- [Task goal] Find and copy each line of the data that includes "negative".

- [Exercise data]
===============

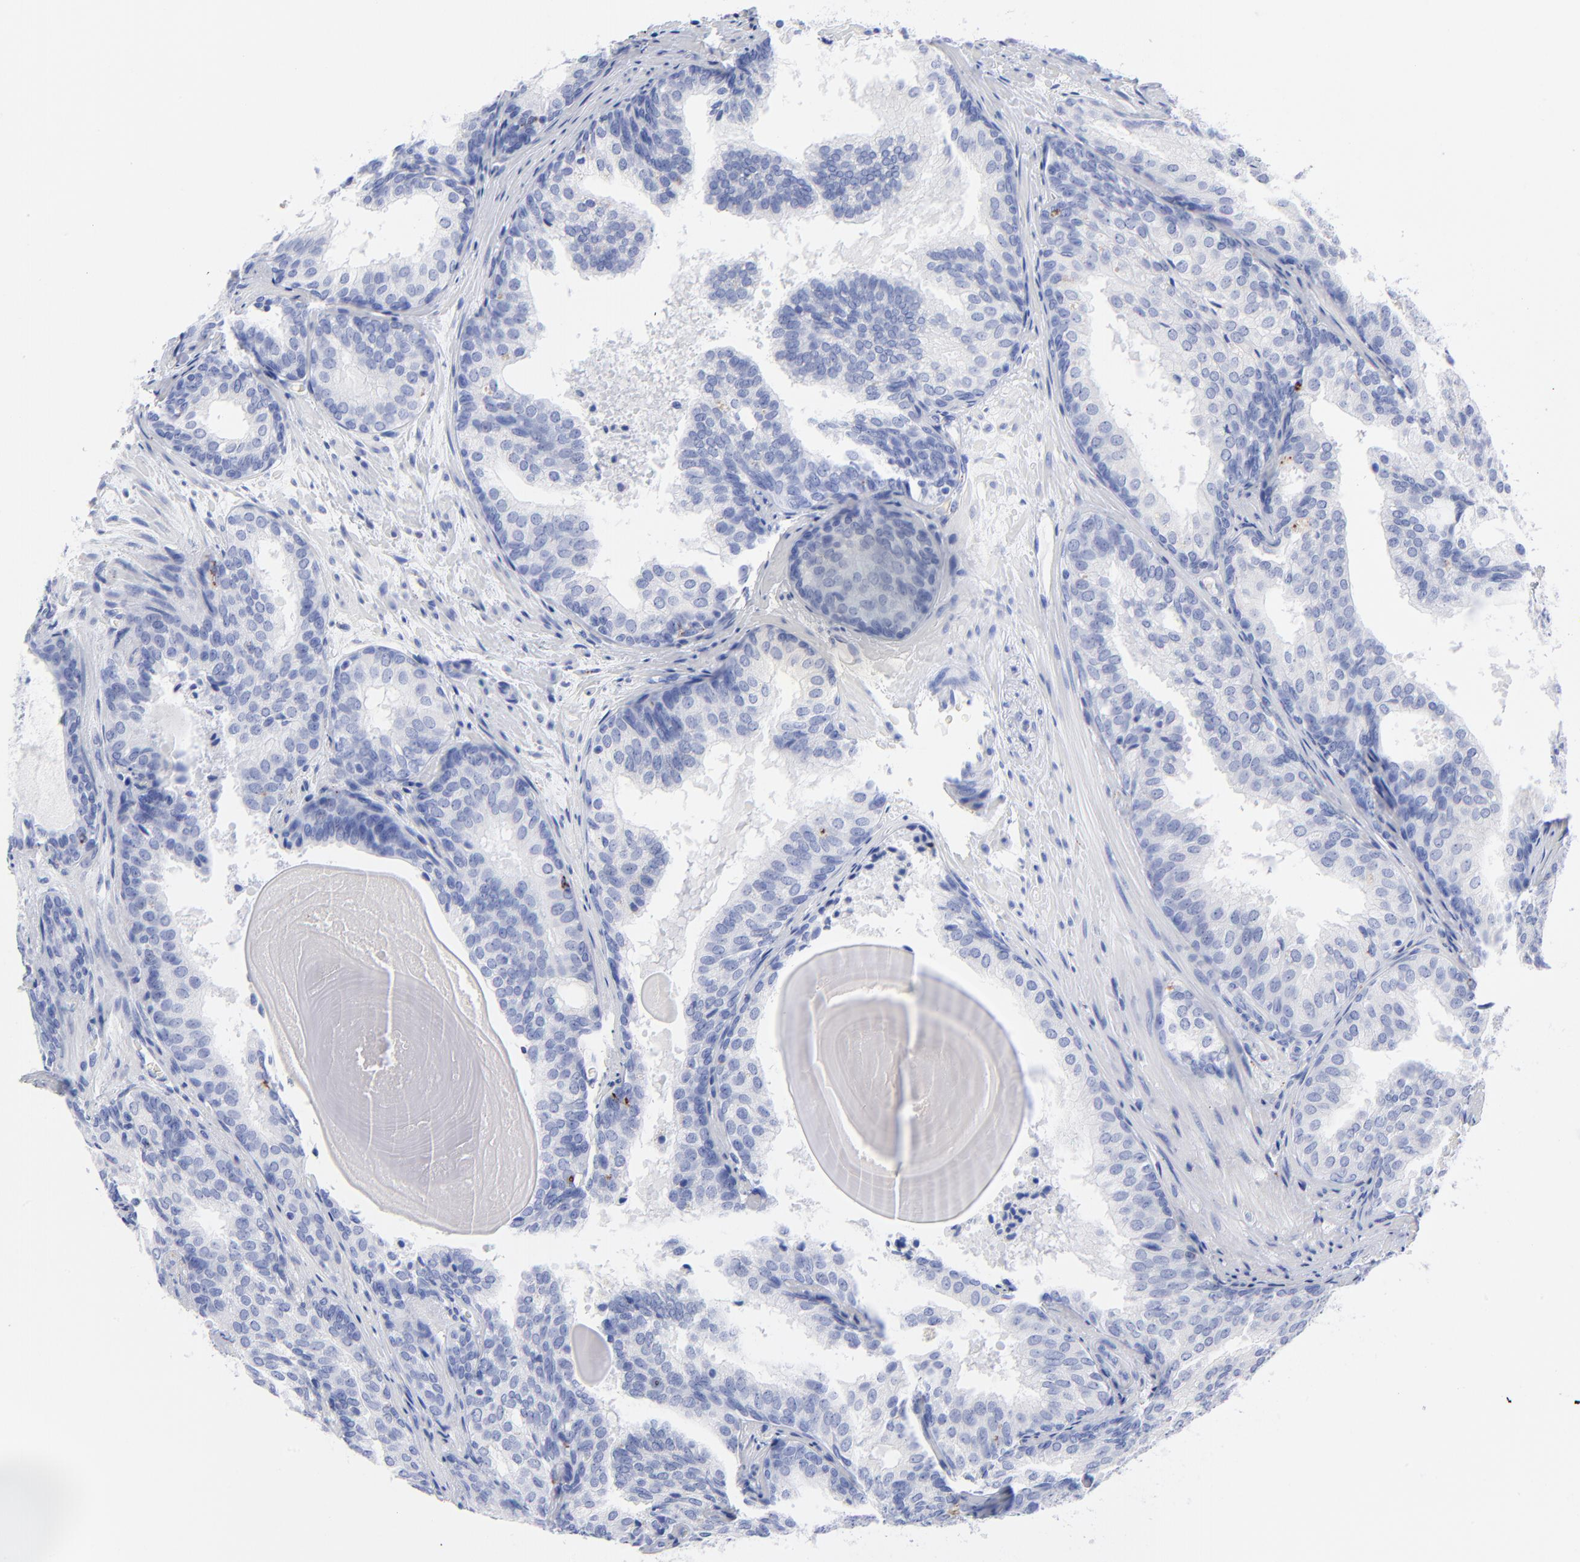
{"staining": {"intensity": "negative", "quantity": "none", "location": "none"}, "tissue": "prostate cancer", "cell_type": "Tumor cells", "image_type": "cancer", "snomed": [{"axis": "morphology", "description": "Adenocarcinoma, Low grade"}, {"axis": "topography", "description": "Prostate"}], "caption": "The image shows no significant expression in tumor cells of low-grade adenocarcinoma (prostate).", "gene": "CPVL", "patient": {"sex": "male", "age": 69}}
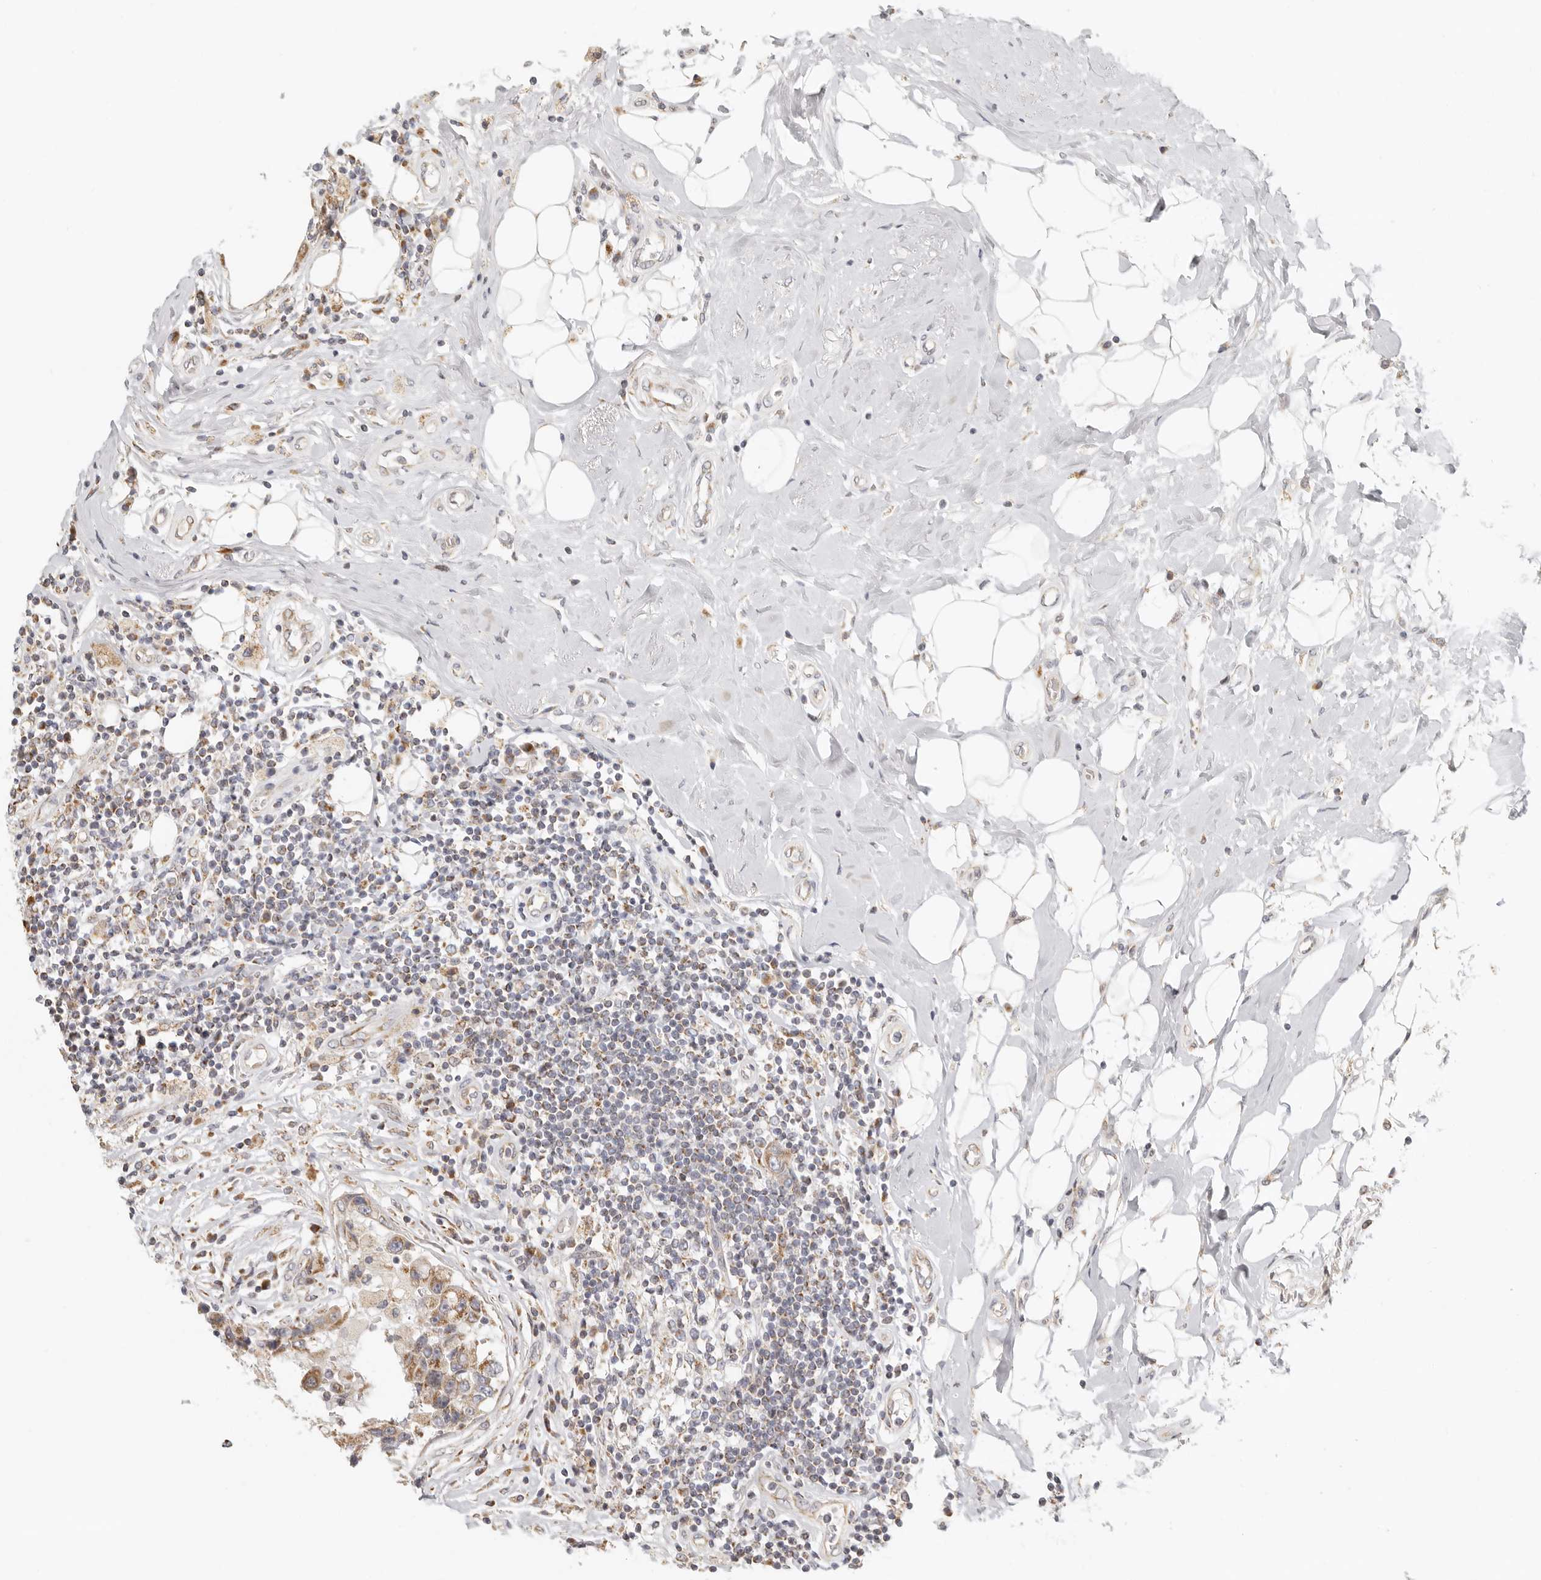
{"staining": {"intensity": "moderate", "quantity": ">75%", "location": "cytoplasmic/membranous"}, "tissue": "breast cancer", "cell_type": "Tumor cells", "image_type": "cancer", "snomed": [{"axis": "morphology", "description": "Duct carcinoma"}, {"axis": "topography", "description": "Breast"}], "caption": "The micrograph reveals staining of intraductal carcinoma (breast), revealing moderate cytoplasmic/membranous protein staining (brown color) within tumor cells. (Stains: DAB in brown, nuclei in blue, Microscopy: brightfield microscopy at high magnification).", "gene": "KDF1", "patient": {"sex": "female", "age": 27}}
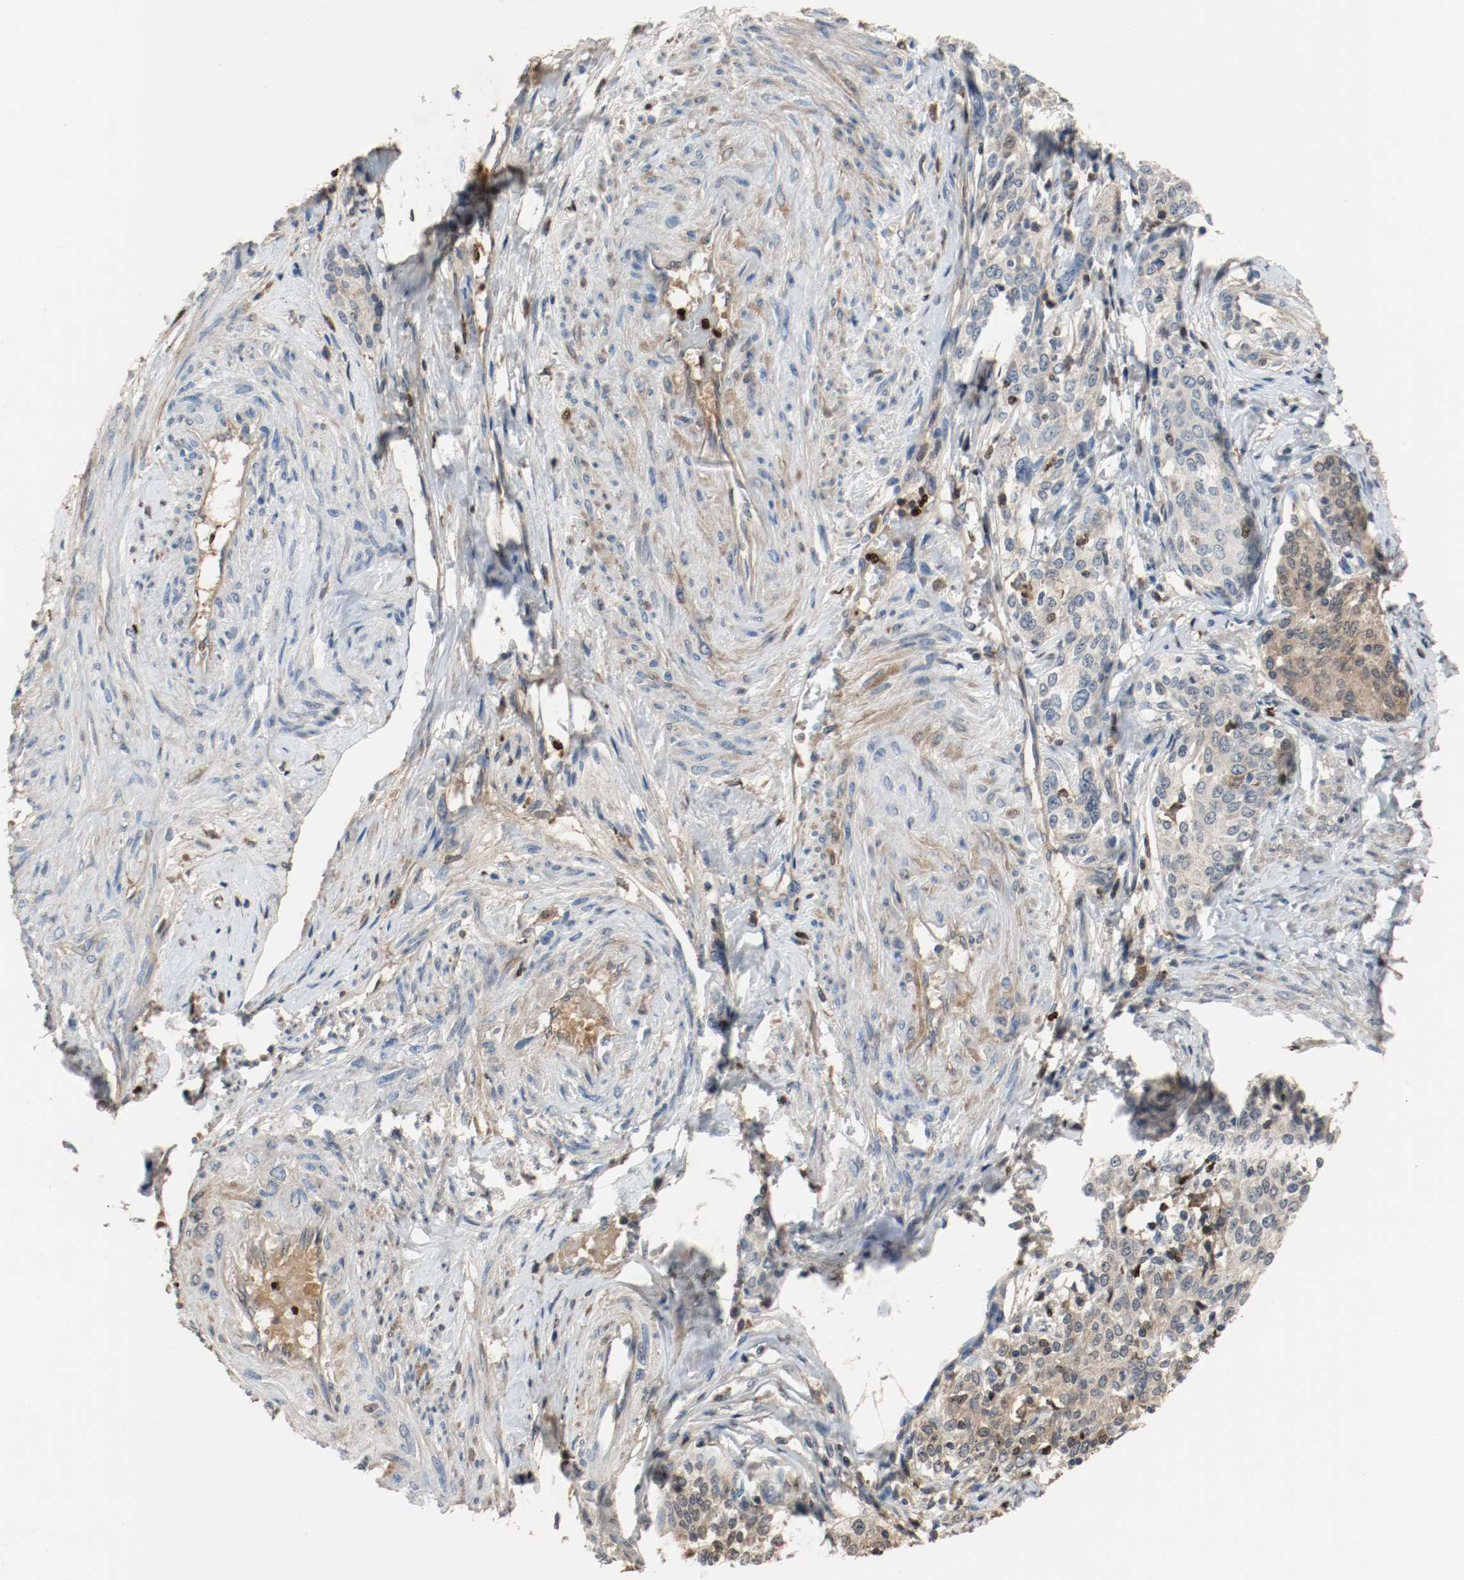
{"staining": {"intensity": "negative", "quantity": "none", "location": "none"}, "tissue": "cervical cancer", "cell_type": "Tumor cells", "image_type": "cancer", "snomed": [{"axis": "morphology", "description": "Squamous cell carcinoma, NOS"}, {"axis": "morphology", "description": "Adenocarcinoma, NOS"}, {"axis": "topography", "description": "Cervix"}], "caption": "Photomicrograph shows no protein expression in tumor cells of cervical cancer (adenocarcinoma) tissue.", "gene": "BLK", "patient": {"sex": "female", "age": 52}}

===============

- [Exercise answer]
{"staining": {"intensity": "negative", "quantity": "none", "location": "none"}, "tissue": "prostate cancer", "cell_type": "Tumor cells", "image_type": "cancer", "snomed": [{"axis": "morphology", "description": "Adenocarcinoma, Low grade"}, {"axis": "topography", "description": "Prostate"}], "caption": "The image shows no significant expression in tumor cells of low-grade adenocarcinoma (prostate).", "gene": "CPVL", "patient": {"sex": "male", "age": 69}}
{"staining": {"intensity": "negative", "quantity": "none", "location": "none"}, "tissue": "cervical cancer", "cell_type": "Tumor cells", "image_type": "cancer", "snomed": [{"axis": "morphology", "description": "Squamous cell carcinoma, NOS"}, {"axis": "morphology", "description": "Adenocarcinoma, NOS"}, {"axis": "topography", "description": "Cervix"}], "caption": "Photomicrograph shows no protein expression in tumor cells of cervical cancer (adenocarcinoma) tissue.", "gene": "BLK", "patient": {"sex": "female", "age": 52}}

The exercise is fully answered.